Stored dataset items:
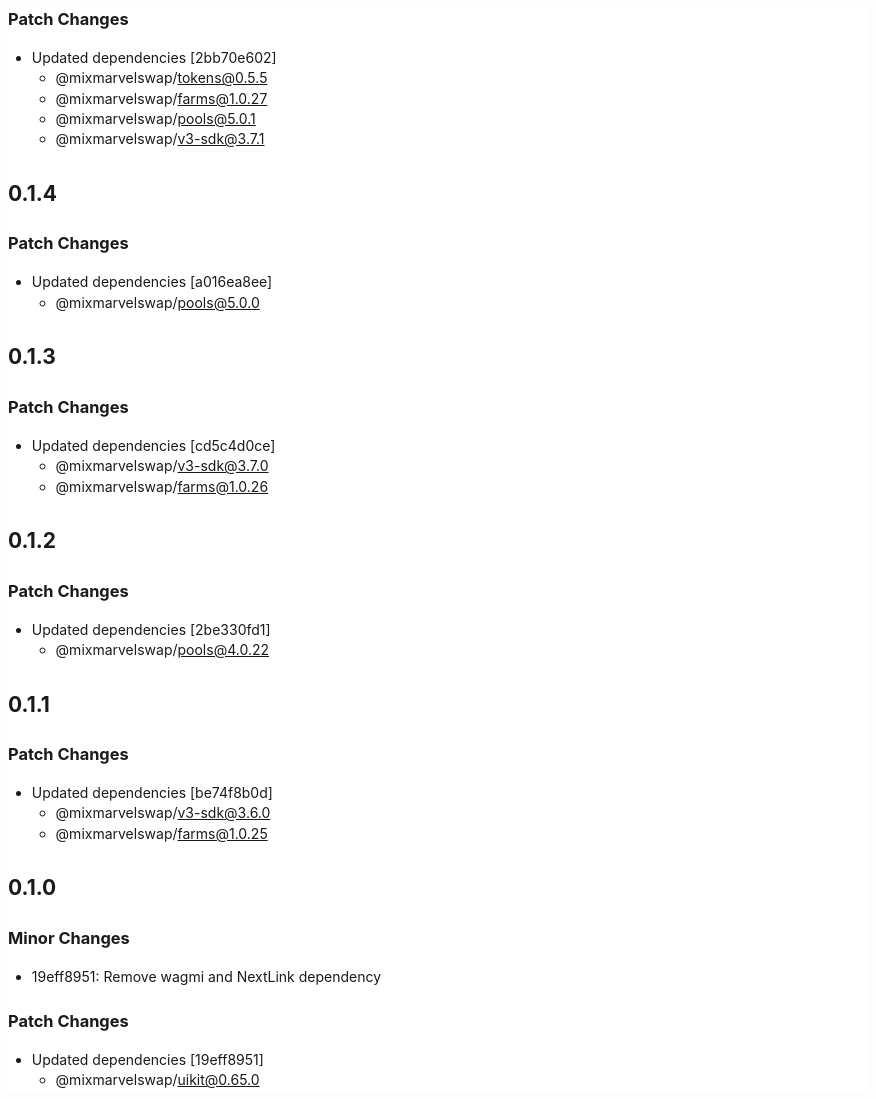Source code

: ### Patch Changes

- Updated dependencies [2bb70e602]
  - @mixmarvelswap/tokens@0.5.5
  - @mixmarvelswap/farms@1.0.27
  - @mixmarvelswap/pools@5.0.1
  - @mixmarvelswap/v3-sdk@3.7.1

## 0.1.4

### Patch Changes

- Updated dependencies [a016ea8ee]
  - @mixmarvelswap/pools@5.0.0

## 0.1.3

### Patch Changes

- Updated dependencies [cd5c4d0ce]
  - @mixmarvelswap/v3-sdk@3.7.0
  - @mixmarvelswap/farms@1.0.26

## 0.1.2

### Patch Changes

- Updated dependencies [2be330fd1]
  - @mixmarvelswap/pools@4.0.22

## 0.1.1

### Patch Changes

- Updated dependencies [be74f8b0d]
  - @mixmarvelswap/v3-sdk@3.6.0
  - @mixmarvelswap/farms@1.0.25

## 0.1.0

### Minor Changes

- 19eff8951: Remove wagmi and NextLink dependency

### Patch Changes

- Updated dependencies [19eff8951]
  - @mixmarvelswap/uikit@0.65.0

◆ Goal of the exercise
Output each record above exactly as it stands, excluding all pictures.

◆ Answer to the exercise
Source code

: ### Patch Changes

- Updated dependencies [2bb70e602]
  - @mixmarvelswap/tokens@0.5.5
  - @mixmarvelswap/farms@1.0.27
  - @mixmarvelswap/pools@5.0.1
  - @mixmarvelswap/v3-sdk@3.7.1

## 0.1.4

### Patch Changes

- Updated dependencies [a016ea8ee]
  - @mixmarvelswap/pools@5.0.0

## 0.1.3

### Patch Changes

- Updated dependencies [cd5c4d0ce]
  - @mixmarvelswap/v3-sdk@3.7.0
  - @mixmarvelswap/farms@1.0.26

## 0.1.2

### Patch Changes

- Updated dependencies [2be330fd1]
  - @mixmarvelswap/pools@4.0.22

## 0.1.1

### Patch Changes

- Updated dependencies [be74f8b0d]
  - @mixmarvelswap/v3-sdk@3.6.0
  - @mixmarvelswap/farms@1.0.25

## 0.1.0

### Minor Changes

- 19eff8951: Remove wagmi and NextLink dependency

### Patch Changes

- Updated dependencies [19eff8951]
  - @mixmarvelswap/uikit@0.65.0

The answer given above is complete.